Water plays so many roles in the human body, from regulating your body temperature to processing nutrients and lubricating your joints. You lose water every day through bodily processes like breathing, urinating, defecating, and sweating. Dehydration occurs when you lose more fluids than you take in. If you know what signs to look for and keep an eye on your urine color, you can take steps to increase your fluid and electrolyte intake and avoid any serious consequences.
1. Know the physical signs of dehydration
Dehydration doesn’t just sneak up on you out of nowhere. There are various physical signs that you’re dehydrated, and you need to pay attention if you experience them.
- Fatigue
- Headaches
- Dizziness
- Thirst
- Muscle cramps
- Dry mouth, eyes, and lips
- Irritability
- Confusion
- Dark yellow, strong-smelling urine
- Urinating fewer than four times a day
Factors like your age, overall health, activity levels, and body weight can all affect how much you need to drink. If you experience the above symptoms, you need to increase your fluid consumption. For mild cases of dehydration, drinking enough fluids and replacing electrolytes with sports drinks or oral rehydration solutions may be all that’s required.

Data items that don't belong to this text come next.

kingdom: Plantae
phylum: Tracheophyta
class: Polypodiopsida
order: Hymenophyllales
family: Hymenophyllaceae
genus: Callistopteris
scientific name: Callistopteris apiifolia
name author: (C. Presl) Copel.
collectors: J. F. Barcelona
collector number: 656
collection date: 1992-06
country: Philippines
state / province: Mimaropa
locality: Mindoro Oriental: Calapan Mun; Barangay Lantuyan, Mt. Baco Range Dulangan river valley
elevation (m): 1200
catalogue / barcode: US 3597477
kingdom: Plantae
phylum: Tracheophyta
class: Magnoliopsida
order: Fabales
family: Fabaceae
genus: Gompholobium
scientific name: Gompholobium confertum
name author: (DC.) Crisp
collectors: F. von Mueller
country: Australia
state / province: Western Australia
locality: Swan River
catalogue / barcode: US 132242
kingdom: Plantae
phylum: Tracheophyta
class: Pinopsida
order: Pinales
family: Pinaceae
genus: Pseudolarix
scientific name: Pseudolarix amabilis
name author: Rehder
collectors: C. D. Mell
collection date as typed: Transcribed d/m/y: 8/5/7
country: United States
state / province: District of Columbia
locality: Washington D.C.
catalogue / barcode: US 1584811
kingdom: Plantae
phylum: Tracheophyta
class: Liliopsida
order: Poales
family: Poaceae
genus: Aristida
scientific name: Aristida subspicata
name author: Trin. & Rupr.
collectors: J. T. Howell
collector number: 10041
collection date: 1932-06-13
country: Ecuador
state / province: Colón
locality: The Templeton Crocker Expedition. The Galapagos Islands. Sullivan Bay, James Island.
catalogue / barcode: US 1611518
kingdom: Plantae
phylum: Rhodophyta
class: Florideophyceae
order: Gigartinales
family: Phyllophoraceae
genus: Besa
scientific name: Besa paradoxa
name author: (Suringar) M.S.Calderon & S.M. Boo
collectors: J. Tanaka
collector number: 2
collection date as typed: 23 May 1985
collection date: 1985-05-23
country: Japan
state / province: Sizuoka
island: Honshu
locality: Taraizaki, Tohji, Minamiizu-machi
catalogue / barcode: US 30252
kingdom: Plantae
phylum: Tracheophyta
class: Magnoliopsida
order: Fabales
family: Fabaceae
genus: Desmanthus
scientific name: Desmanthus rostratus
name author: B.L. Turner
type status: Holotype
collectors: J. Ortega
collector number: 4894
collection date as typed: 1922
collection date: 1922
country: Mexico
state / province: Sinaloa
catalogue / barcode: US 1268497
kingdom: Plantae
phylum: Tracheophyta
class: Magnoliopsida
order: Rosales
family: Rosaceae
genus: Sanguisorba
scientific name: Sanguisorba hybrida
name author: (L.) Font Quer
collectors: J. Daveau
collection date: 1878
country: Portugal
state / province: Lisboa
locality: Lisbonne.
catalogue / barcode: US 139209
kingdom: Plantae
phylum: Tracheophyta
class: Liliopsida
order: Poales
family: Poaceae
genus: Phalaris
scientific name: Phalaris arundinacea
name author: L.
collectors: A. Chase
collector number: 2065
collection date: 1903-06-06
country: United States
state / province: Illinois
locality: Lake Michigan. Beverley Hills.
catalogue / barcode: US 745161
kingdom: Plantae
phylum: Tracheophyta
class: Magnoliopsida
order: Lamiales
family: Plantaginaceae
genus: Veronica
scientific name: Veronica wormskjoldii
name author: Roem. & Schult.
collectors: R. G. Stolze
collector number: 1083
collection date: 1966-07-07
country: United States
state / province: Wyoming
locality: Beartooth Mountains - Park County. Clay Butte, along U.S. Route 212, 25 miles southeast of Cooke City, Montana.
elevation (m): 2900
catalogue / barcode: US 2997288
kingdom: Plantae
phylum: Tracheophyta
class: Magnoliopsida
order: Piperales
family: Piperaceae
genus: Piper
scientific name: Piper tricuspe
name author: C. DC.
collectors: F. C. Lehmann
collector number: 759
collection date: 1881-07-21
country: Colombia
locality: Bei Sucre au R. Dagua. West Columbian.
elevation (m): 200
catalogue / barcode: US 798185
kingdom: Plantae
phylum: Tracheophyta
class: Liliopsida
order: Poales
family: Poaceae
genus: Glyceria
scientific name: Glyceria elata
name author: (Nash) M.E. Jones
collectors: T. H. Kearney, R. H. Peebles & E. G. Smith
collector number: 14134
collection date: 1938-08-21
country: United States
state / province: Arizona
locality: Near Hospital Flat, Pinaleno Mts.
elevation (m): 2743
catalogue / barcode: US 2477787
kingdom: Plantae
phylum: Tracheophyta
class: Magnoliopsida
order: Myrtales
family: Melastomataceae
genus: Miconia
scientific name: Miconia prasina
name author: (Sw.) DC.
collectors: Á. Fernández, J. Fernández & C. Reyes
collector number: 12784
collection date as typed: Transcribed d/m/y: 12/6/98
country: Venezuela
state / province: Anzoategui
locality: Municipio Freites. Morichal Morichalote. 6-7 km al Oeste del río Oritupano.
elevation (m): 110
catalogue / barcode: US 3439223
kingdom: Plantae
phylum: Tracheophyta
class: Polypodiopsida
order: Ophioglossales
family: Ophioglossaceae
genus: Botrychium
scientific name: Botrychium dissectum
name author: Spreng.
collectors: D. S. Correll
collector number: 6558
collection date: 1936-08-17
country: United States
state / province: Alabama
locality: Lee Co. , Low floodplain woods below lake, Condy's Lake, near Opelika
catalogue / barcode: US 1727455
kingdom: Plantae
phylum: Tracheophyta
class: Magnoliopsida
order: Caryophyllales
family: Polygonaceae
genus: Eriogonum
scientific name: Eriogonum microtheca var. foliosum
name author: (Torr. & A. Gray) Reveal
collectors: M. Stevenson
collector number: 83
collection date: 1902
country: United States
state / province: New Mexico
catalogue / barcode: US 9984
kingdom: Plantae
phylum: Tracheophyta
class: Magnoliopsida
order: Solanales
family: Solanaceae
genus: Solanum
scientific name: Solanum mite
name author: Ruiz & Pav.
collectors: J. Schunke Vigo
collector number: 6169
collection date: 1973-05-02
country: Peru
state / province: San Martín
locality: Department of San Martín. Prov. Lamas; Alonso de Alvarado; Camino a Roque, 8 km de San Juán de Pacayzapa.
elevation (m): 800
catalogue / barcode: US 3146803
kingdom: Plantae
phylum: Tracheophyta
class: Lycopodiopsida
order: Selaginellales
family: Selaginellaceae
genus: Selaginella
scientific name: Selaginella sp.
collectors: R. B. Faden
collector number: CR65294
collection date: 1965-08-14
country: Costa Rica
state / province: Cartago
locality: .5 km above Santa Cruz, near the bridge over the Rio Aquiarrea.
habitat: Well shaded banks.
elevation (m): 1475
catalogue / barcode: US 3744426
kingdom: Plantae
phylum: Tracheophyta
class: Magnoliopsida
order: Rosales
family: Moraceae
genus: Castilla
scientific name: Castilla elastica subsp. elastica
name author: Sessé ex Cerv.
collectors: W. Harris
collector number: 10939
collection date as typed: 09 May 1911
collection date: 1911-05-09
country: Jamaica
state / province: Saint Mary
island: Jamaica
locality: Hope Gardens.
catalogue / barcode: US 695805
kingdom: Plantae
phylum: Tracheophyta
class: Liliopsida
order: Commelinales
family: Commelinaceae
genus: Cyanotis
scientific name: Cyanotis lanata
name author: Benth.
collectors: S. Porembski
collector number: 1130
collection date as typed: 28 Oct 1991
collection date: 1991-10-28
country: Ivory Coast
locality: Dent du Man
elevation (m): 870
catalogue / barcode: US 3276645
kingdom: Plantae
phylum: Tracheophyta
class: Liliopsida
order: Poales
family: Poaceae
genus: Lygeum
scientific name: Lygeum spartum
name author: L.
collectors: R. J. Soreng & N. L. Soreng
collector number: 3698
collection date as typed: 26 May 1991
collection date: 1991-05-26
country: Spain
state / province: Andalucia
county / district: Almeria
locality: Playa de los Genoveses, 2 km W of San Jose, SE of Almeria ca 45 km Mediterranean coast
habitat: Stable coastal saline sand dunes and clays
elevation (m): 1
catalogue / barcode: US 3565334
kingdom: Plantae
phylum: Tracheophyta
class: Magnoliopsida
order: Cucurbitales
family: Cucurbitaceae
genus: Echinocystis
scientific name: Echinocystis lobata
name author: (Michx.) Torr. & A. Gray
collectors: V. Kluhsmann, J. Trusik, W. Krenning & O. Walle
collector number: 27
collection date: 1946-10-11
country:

When you’ve lost a lot of fluid through having a high fever, staying out in the sun for too long, exercising vigorously, drinking too much alcohol, or suffering from vomiting or diarrhea, a quicker way of replacing what’s lost may be best.
Drip Hydration, Atrium Health, and Ballantyne offer mobile IV therapy to help you recover from dehydration and receive the fluids and electrolytes your body needs. They provide different types of vitamin IV treatments in many areas of the U.S., including monoclonal treatment in Charlotte that can help combat a COVID-19 infection.
2. Your urine color is one of the best indicators of your hydration level
Taking a look at the color of your urine when you go to the bathroom can quickly indicate if you are dehydrated.
- If your urine color is a burnt orange color, you are definitely dehydrated, and you need to drink plenty of fluids and replace electrolytes.
- If your urine is amber, you could be mildly dehydrated and may have to increase your fluid intake. You aren’t dangerously dehydrated yet, but you could be heading in that direction.
- If your urine is the color of a light beer, you are doing okay, but you could do with a glass of water.
- If your urine is a pale, straw color, you are optimally hydrated, and you can continue doing what you are already doing.
- If your urine is transparent, you are probably drinking more than the recommended amount of fluids and can cut back a little.
For the average adult, urinating 4 to 10 times in a 24-hour period is considered normal. If you urinate less than this, you may be dehydrated. You need to drink more fluids and see whether your urine becomes lighter in color. If it does so, there’s a good chance your dark urine color was due to dehydration.
If your urine is very dark in color, you should see a medical practitioner as there could be other reasons besides dehydration for this. If you don’t have any of the other signs of dehydration, such as headaches, fatigue, or dizziness and your urine is dark, it’s important to determine the exact cause. Your dark urine could be due to various medical conditions such as a liver that’s not functioning properly, gallstones, hepatitis, or jaundice. Overly strenuous exercise can result in muscle injury and an excess of waste products that makes urine cola-colored.
3. Understand the consequences of severe dehydration
If you ignore signs that you’re dehydrated and don’t address the situation, you could become severely dehydrated. Severe dehydration is a medical emergency that needs immediate treatment, and you will normally have to get a fluid IV drip until you are fully rehydrated. But the question is, how long does IV therapy last and how often can you get it? If you want to know more, better check out skyMD.
If dehydration isn’t treated, it can cause low blood volume and less oxygen to reach the tissues. You may experience seizures as your electrolytes are not balanced. Your eyes may look sunken, your urine color will be a dark yellow, and your breathing and heartbeat will be more rapid. You may even become delirious and lose consciousness.
Without enough water, the body cannot function properly, and you will eventually start experiencing organ failure. If you’re aware of the serious consequences of dehydration and how to recognize it, you can take more precautions to avoid it.